* PROBLEM REQUIREMENTS:
Lines where the string "down" appears are to be copied from the entries below.

START GIVEN RECORDS

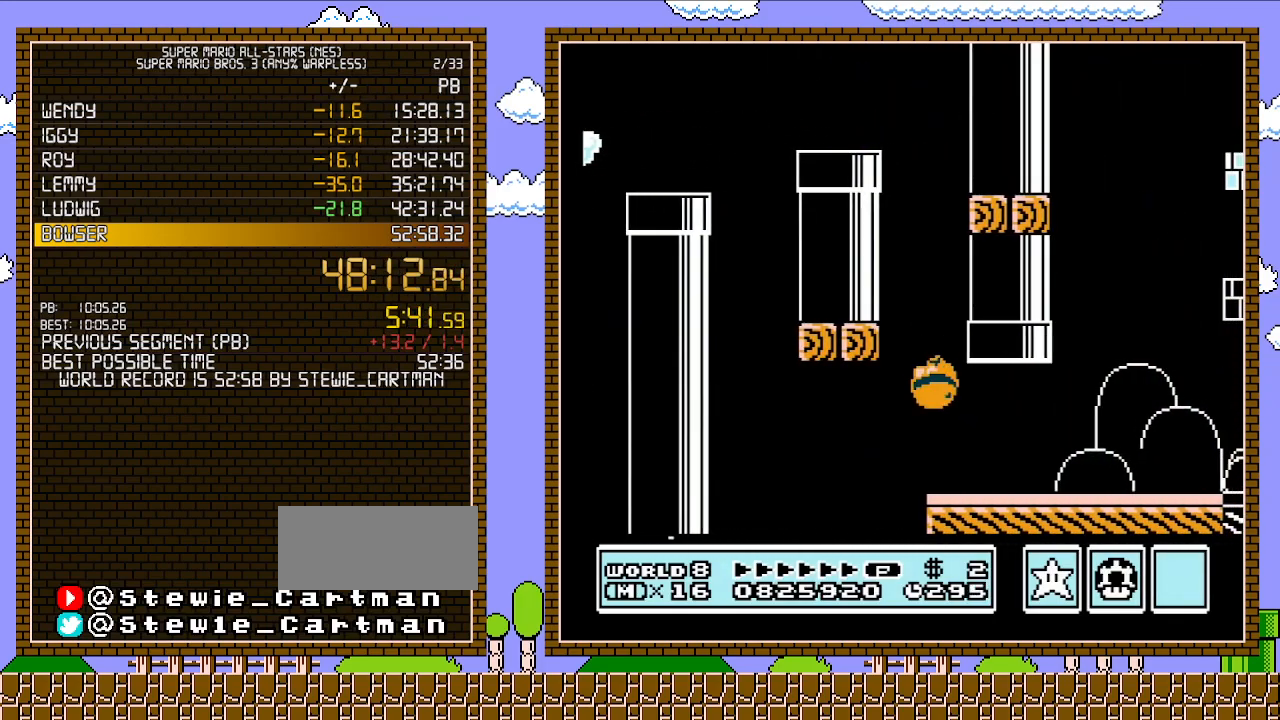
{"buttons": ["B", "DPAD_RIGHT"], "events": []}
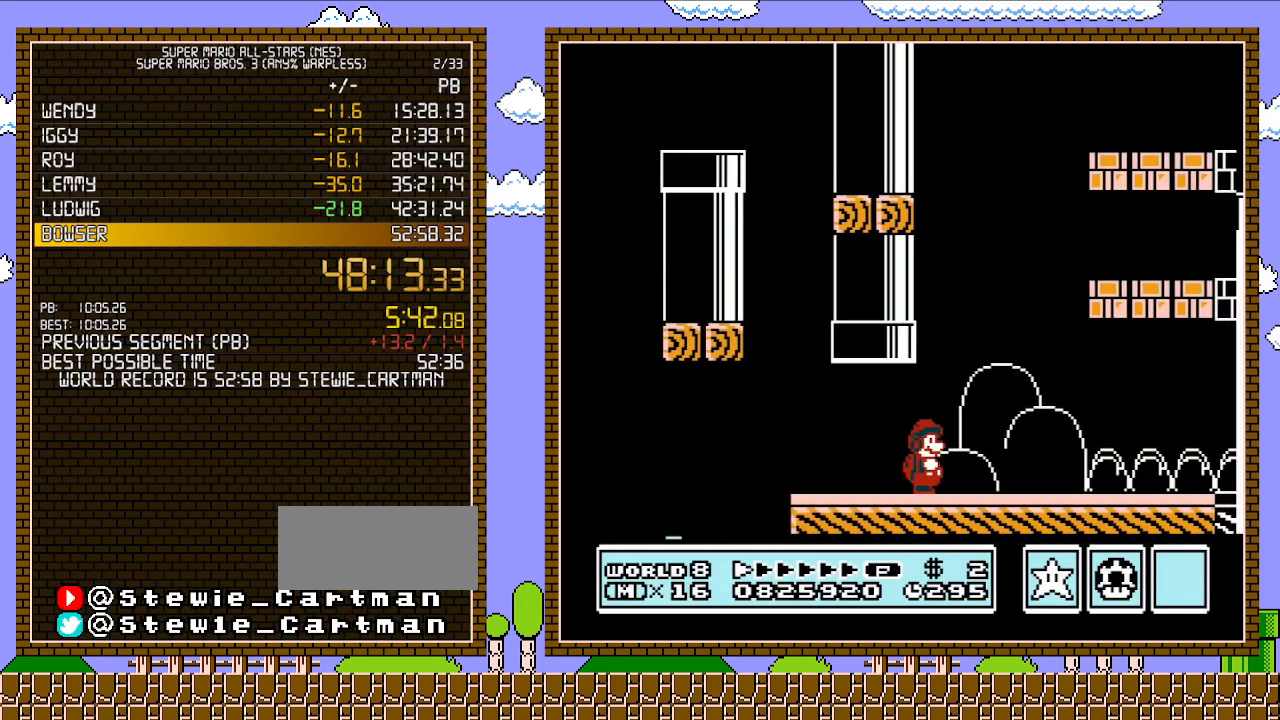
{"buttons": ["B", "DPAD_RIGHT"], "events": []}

END GIVEN RECORDS
START GIVEN RECORDS

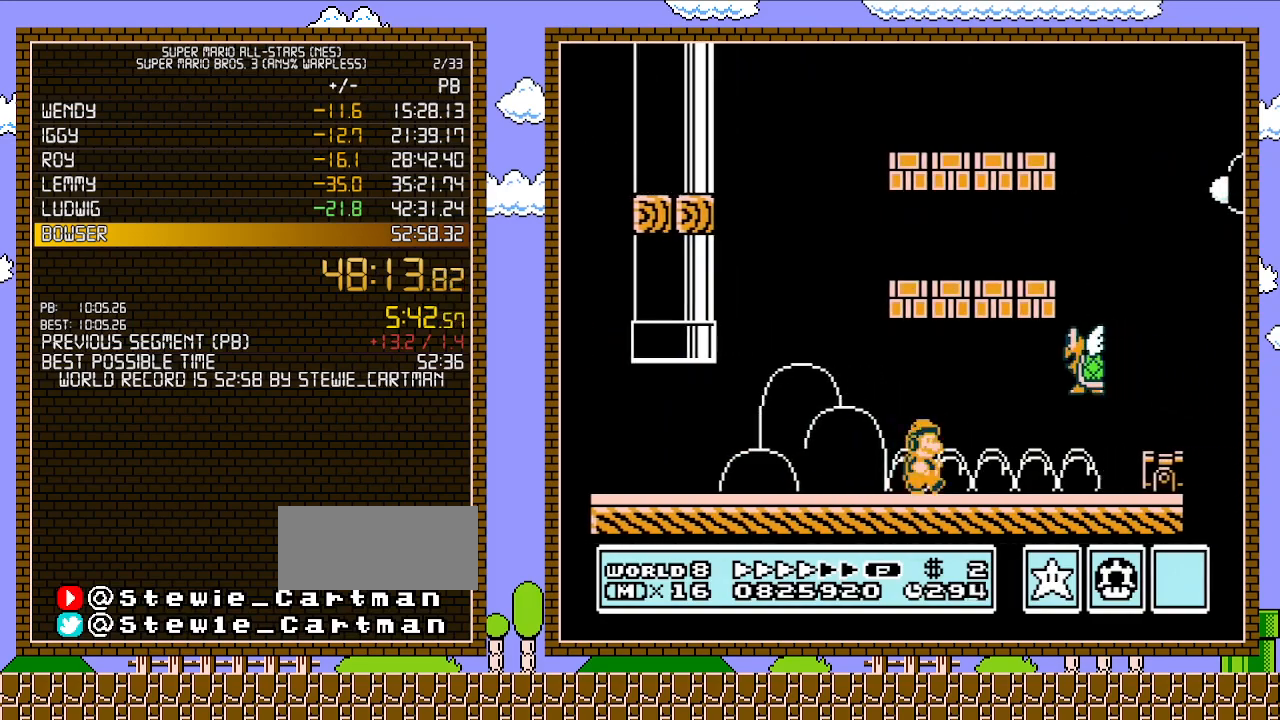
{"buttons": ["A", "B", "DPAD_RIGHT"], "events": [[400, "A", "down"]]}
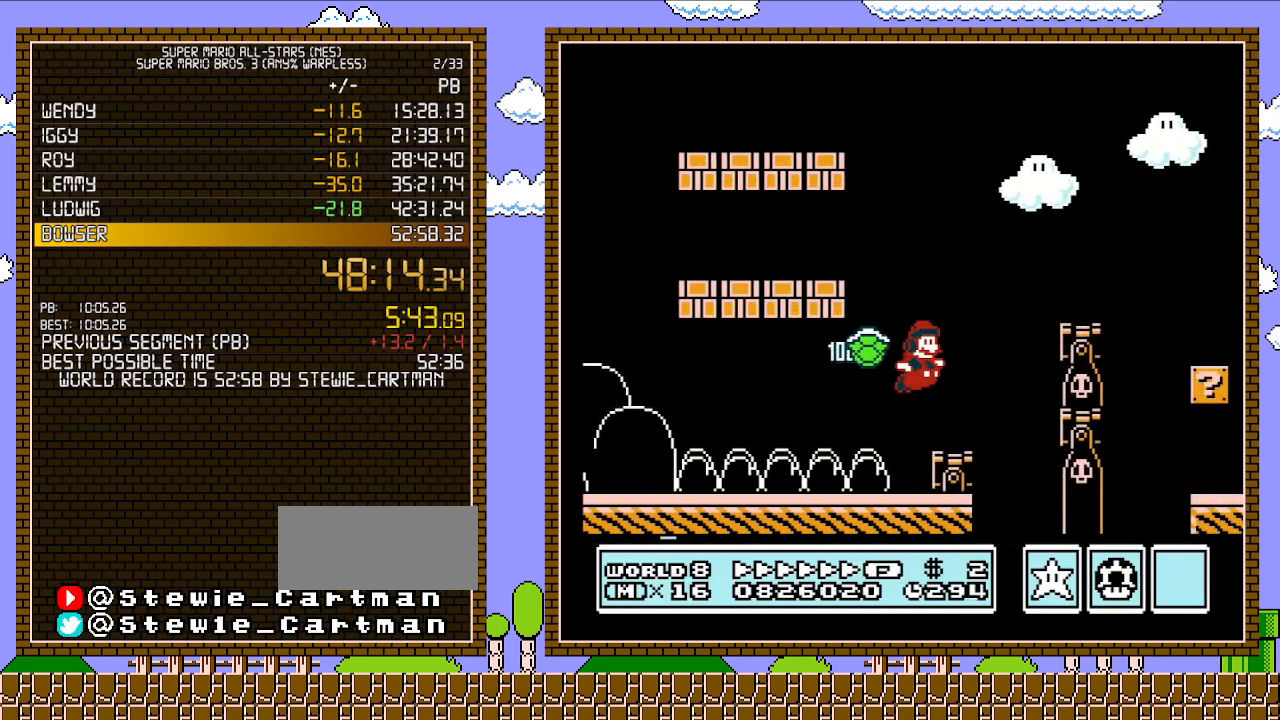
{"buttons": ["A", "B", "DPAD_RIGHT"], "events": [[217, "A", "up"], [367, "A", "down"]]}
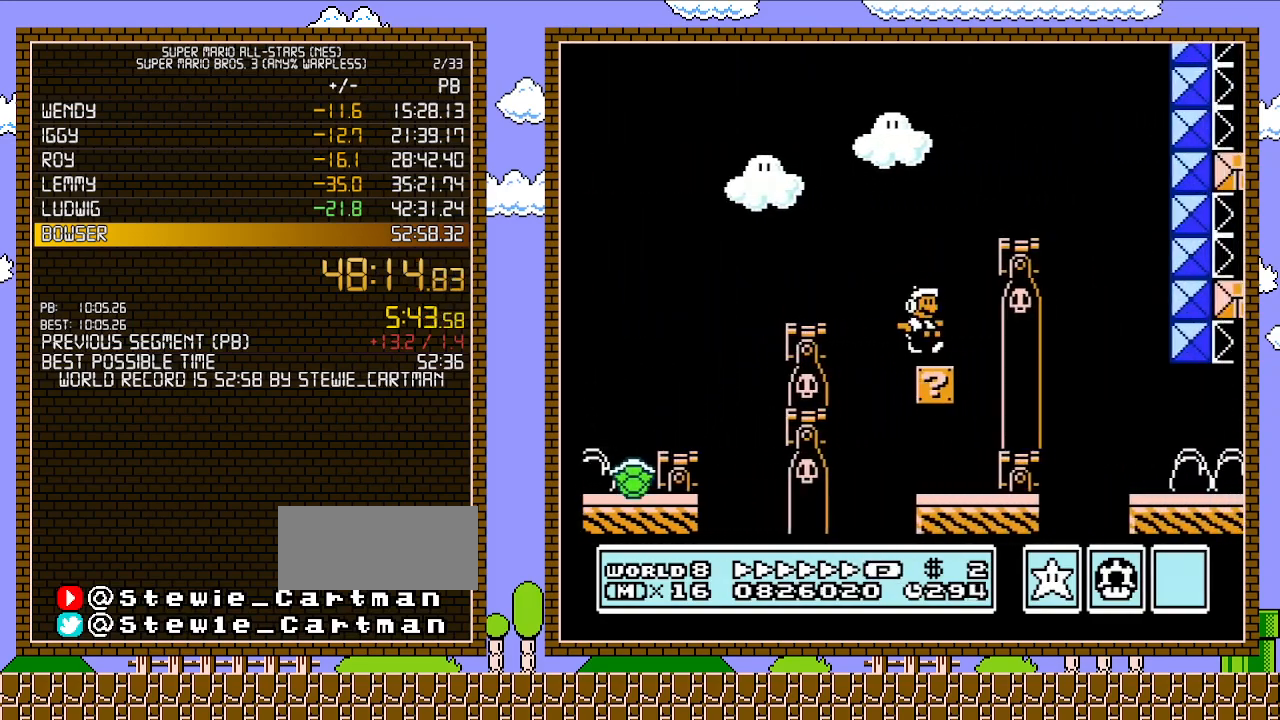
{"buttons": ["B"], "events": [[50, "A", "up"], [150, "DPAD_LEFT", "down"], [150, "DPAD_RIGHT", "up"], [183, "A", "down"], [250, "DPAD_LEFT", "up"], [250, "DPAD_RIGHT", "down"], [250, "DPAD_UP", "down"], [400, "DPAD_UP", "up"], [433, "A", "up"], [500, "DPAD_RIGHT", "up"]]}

END GIVEN RECORDS

* FINISHED EXERCISE:
{"buttons": ["A", "B", "DPAD_RIGHT"], "events": [[400, "A", "down"]]}
{"buttons": ["A", "B", "DPAD_RIGHT"], "events": [[217, "A", "up"], [367, "A", "down"]]}
{"buttons": ["B"], "events": [[50, "A", "up"], [150, "DPAD_LEFT", "down"], [150, "DPAD_RIGHT", "up"], [183, "A", "down"], [250, "DPAD_LEFT", "up"], [250, "DPAD_RIGHT", "down"], [250, "DPAD_UP", "down"], [400, "DPAD_UP", "up"], [433, "A", "up"], [500, "DPAD_RIGHT", "up"]]}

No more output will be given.